Property prices and demand on the rise in Cape Town’s Pinelands

A city where roads are congested, open space is rare and homes and erven are becoming smaller and smaller – it’s little surprise that Pinelands in Cape Town is becoming a “firm favourite” with family-aged property buyers. Known for its spacious grounds, excellent schools, charming thatch-roofed homes and abundance of towering pine trees, the neighbourhood is a veritable oasis of suburban calm.

This is according to Rawson Properties Sales Partner for the area, Anthony McCarthy, who says recent buyers fall largely in the youth and middle-aged categories.

As its desirability has increased, Pinelands’ reputation for being “elderly-centric” has also diminished, although it retains a wonderful selection of very popular retirement villages, says McCarthy. English and Afrikaans remain the predominant languages, but residents are increasingly multicultural.

“The lifestyle in Pinelands definitely revolves around family and the peaceful setting of the many parks, the canal and the local shopping hubs,” he says. “Living here is convenient and easy – everything is within quick reach, from the CBD a ten-minute drive away to the local sports facilities, schools, social clubs and gyms.”

Pinelands properties vary from sprawling heritage homes with thatched roofs to multi-storied contemporary houses with generous gardens. There are also security estates and sectional title schemes available, providing attractive options for buyers in all phases of life.

Prices range from R1 million to R1.6 million for a two bedroom, 80sqm apartment, to between R3.5 million and R3.9 million for an average three bedroom, two bathroom home on an erf of around 700sqm. Larger properties are also available, with prices averaging up to R4.6 million – excellent value when viewed in contrast with other parts of the Cape Town Southern Suburbs.

“Prices do vary depending on which part of Pinelands you look in,” says McCarthy. “Olde Pinelands – also known as Champagne or Royal Pinelands – is one of the more premium areas, with an abundance of original, thatched properties on lovely, large erven. Forest Drive homes are also very popular, and have higher price tags as a result. Homes on the periphery of the suburb, on the other hand, can often be found for a relative bargain – they may be a little older, or a little smaller, but are great options for budget-conscious buyers.”

While the market has slowed with the strain of South Africa’s recent economic and political instability, McCarthy says demand for property in Pinelands remains strong, and stock supply is steady.

“The most popular properties are family homes with good-sized gardens and multiple bathrooms,” he says. “Garden cottages have also started to become a very common buyer ‘must-have’, and have been known to make or break sales in the area.”

According to McCarthy, the sectional title market in Pinelands is particularly active at present, as buy-to-let investors capitalise on the growing demand for rental accommodation from young professionals.
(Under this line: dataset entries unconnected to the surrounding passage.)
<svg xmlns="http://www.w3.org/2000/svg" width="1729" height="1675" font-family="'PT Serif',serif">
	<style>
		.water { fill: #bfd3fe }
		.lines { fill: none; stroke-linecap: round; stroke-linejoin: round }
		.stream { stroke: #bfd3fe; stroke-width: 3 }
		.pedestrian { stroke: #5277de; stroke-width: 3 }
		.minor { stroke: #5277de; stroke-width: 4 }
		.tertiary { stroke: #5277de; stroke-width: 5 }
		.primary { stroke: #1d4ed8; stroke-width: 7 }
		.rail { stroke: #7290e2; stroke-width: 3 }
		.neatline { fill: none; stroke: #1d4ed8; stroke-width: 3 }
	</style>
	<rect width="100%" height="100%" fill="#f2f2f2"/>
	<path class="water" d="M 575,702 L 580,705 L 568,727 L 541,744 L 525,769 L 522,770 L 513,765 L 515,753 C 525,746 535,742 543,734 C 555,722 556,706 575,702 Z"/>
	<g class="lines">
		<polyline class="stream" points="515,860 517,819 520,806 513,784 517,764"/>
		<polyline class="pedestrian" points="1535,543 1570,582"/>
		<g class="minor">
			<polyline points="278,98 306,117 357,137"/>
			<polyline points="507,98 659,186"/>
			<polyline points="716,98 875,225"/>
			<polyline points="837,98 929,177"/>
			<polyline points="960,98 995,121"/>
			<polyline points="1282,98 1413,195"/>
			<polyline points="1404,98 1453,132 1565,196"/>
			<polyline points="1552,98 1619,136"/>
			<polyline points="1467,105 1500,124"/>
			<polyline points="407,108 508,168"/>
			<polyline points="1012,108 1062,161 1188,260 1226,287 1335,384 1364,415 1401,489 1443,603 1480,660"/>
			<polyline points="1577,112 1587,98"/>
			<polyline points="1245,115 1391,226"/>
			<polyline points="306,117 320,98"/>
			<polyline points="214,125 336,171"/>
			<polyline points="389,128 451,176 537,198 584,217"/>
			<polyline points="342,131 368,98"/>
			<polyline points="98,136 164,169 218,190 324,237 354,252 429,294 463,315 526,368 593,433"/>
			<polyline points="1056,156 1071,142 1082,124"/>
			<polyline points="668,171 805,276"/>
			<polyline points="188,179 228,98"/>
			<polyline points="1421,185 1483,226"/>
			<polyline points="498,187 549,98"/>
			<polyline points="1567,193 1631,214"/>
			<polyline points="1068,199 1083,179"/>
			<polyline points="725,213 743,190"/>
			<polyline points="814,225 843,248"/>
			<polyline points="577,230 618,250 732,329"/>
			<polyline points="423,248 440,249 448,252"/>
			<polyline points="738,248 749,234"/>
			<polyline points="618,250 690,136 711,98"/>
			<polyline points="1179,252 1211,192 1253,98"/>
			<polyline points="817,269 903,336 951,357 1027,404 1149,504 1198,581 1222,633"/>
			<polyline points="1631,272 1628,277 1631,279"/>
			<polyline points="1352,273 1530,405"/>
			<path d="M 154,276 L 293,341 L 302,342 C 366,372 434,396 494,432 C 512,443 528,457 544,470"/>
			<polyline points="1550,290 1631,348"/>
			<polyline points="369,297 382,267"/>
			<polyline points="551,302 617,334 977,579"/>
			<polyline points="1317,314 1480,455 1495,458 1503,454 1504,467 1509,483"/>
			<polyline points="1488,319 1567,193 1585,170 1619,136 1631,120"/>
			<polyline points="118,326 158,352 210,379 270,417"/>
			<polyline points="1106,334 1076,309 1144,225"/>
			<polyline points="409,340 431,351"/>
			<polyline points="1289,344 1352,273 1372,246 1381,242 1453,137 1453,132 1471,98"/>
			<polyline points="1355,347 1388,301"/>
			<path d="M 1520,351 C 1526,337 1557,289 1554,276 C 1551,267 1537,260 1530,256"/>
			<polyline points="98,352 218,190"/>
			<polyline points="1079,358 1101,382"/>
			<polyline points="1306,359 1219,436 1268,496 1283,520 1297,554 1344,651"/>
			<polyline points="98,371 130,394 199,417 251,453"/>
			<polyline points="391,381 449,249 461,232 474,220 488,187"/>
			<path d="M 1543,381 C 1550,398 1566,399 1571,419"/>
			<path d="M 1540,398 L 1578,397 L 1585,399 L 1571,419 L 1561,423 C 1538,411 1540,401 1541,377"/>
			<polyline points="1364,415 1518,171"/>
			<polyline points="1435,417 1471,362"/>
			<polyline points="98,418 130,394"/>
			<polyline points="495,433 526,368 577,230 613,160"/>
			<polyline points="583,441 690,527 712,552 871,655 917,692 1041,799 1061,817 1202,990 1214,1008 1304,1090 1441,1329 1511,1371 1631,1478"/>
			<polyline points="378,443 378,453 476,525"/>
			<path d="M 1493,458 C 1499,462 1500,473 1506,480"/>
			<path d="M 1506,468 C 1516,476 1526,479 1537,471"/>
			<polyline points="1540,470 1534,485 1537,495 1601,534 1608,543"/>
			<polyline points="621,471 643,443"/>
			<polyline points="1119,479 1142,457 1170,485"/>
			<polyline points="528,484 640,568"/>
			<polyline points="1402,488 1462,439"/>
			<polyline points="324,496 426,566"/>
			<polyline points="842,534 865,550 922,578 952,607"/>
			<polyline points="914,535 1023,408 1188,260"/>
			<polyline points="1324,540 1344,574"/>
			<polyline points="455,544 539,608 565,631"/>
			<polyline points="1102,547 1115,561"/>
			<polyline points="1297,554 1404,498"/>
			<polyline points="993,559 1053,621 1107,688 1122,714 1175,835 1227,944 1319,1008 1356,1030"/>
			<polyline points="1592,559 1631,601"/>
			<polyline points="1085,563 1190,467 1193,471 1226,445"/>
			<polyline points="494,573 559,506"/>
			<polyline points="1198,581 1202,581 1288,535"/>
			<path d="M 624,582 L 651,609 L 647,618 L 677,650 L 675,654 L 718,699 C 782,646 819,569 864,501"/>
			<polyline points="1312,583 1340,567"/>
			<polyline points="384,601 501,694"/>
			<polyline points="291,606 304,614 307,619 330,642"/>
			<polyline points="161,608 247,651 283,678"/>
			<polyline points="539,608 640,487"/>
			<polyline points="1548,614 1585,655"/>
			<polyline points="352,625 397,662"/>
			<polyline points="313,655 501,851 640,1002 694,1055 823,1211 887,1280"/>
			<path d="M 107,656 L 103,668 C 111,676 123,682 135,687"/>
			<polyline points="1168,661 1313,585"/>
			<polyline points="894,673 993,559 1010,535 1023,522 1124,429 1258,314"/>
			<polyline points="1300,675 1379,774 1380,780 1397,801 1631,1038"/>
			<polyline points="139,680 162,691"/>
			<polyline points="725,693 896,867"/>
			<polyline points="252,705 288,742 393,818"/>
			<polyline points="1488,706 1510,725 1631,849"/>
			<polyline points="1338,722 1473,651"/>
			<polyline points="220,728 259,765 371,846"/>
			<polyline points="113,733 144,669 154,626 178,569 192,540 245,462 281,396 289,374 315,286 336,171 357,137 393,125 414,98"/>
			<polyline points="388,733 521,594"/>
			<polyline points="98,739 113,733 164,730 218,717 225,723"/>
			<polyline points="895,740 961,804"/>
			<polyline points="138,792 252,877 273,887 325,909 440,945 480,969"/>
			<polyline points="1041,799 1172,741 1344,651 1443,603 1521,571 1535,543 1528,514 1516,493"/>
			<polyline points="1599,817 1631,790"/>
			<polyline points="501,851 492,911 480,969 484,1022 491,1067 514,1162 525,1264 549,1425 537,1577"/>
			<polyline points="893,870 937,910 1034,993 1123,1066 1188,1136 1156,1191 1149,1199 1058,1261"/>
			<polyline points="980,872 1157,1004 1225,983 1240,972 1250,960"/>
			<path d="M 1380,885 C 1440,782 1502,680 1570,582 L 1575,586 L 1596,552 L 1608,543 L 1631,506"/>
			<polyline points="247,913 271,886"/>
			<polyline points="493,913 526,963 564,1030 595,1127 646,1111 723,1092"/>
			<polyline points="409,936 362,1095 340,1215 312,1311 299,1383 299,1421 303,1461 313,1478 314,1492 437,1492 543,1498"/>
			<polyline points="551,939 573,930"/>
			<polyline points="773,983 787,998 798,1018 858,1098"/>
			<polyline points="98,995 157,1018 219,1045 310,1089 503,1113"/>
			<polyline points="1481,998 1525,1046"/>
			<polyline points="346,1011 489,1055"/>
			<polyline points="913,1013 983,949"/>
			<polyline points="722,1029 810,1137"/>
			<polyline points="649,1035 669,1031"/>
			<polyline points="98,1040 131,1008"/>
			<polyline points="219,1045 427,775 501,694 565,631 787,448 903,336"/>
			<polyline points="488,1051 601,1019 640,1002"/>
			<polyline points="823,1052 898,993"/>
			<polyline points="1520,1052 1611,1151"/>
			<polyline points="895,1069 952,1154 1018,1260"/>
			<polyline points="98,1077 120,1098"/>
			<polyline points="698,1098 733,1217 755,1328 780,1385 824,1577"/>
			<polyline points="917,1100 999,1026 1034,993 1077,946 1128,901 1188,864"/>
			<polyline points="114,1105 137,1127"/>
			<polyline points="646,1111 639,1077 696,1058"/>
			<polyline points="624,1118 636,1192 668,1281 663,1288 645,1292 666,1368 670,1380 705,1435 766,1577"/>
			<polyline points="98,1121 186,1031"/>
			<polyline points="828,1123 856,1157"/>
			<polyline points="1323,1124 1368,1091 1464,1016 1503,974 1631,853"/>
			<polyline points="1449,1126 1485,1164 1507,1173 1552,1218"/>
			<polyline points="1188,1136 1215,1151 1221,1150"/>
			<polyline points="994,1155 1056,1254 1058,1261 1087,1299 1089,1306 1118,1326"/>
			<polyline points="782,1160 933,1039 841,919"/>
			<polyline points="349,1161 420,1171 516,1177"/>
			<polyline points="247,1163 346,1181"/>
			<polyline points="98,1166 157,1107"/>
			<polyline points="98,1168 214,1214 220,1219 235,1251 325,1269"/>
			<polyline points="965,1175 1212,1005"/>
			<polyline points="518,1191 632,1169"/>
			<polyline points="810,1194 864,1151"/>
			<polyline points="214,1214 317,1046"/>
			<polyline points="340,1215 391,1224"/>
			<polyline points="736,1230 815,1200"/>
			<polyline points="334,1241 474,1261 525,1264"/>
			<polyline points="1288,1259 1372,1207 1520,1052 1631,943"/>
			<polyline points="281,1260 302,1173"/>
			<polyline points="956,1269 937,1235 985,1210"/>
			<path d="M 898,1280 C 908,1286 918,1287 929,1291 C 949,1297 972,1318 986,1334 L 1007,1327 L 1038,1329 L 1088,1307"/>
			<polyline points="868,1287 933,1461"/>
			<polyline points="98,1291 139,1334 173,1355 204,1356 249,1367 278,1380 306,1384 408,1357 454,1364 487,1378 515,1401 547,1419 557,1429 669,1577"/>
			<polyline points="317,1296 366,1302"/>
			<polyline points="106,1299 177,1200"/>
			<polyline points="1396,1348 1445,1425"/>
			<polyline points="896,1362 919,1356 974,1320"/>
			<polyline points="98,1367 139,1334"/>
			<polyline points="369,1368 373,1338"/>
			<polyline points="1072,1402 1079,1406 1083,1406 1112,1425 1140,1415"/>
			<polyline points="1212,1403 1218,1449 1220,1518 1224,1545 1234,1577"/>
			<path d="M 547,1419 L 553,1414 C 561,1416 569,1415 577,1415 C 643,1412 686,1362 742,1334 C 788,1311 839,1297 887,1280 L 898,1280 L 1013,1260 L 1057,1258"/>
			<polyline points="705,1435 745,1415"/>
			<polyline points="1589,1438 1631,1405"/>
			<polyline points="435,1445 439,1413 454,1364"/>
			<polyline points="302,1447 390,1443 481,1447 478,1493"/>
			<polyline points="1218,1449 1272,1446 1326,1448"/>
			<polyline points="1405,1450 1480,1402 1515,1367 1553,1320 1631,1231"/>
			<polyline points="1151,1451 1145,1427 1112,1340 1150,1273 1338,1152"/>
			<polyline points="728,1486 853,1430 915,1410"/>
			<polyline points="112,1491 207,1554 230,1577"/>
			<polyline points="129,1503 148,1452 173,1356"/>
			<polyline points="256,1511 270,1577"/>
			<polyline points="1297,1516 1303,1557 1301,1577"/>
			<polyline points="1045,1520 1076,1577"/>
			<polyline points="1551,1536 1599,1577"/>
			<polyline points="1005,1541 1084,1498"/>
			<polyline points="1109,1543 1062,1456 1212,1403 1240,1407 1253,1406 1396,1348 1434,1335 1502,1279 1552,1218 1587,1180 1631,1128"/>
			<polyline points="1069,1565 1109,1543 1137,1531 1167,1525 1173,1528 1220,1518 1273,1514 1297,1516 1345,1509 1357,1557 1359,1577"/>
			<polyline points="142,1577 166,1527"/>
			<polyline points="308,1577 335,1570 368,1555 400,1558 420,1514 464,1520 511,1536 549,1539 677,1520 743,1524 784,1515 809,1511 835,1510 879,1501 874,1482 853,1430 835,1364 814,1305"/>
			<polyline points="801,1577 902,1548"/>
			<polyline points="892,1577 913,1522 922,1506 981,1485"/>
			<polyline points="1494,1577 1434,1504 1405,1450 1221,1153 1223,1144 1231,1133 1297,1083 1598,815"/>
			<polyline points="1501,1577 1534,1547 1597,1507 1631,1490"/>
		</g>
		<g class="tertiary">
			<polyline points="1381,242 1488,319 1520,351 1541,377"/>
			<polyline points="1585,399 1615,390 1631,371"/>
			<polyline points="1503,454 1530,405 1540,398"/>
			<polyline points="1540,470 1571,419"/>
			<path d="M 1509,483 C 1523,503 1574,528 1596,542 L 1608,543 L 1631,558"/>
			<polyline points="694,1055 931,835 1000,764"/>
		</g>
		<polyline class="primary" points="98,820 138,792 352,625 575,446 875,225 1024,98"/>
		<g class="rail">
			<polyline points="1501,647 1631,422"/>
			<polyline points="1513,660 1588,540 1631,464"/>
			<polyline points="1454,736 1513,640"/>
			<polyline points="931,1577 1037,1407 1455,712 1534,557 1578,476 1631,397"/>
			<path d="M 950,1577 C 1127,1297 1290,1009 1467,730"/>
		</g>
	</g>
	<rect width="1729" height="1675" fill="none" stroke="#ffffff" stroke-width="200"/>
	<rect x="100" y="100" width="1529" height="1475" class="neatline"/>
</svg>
“It’s very convenient for employees of the financial services companies that are based in Pinelands to live in the area,” he says. “They are generally great tenants, with stable income and good career prospects, which makes buy-to-let properties a relatively safe and profitable bet for investors.”

Rental returns aside, Pinelands properties are still appreciating above inflation on average, with growth sitting at 8% to 10% per annum. As for market movement, McCarthy says homes listed at market-related prices still sell relatively quickly, but overpriced properties are lingering on the market for months at a time.

“We’re no longer in a situation where demand outweighs supply by a large margin, which makes it essential for sellers to market their homes intelligently and at fair prices,” he says. “Buyers are there, but they’re a lot more cautious than they were a couple of years ago. Sellers need to be aware of this dynamic and remain competitive to sell well.”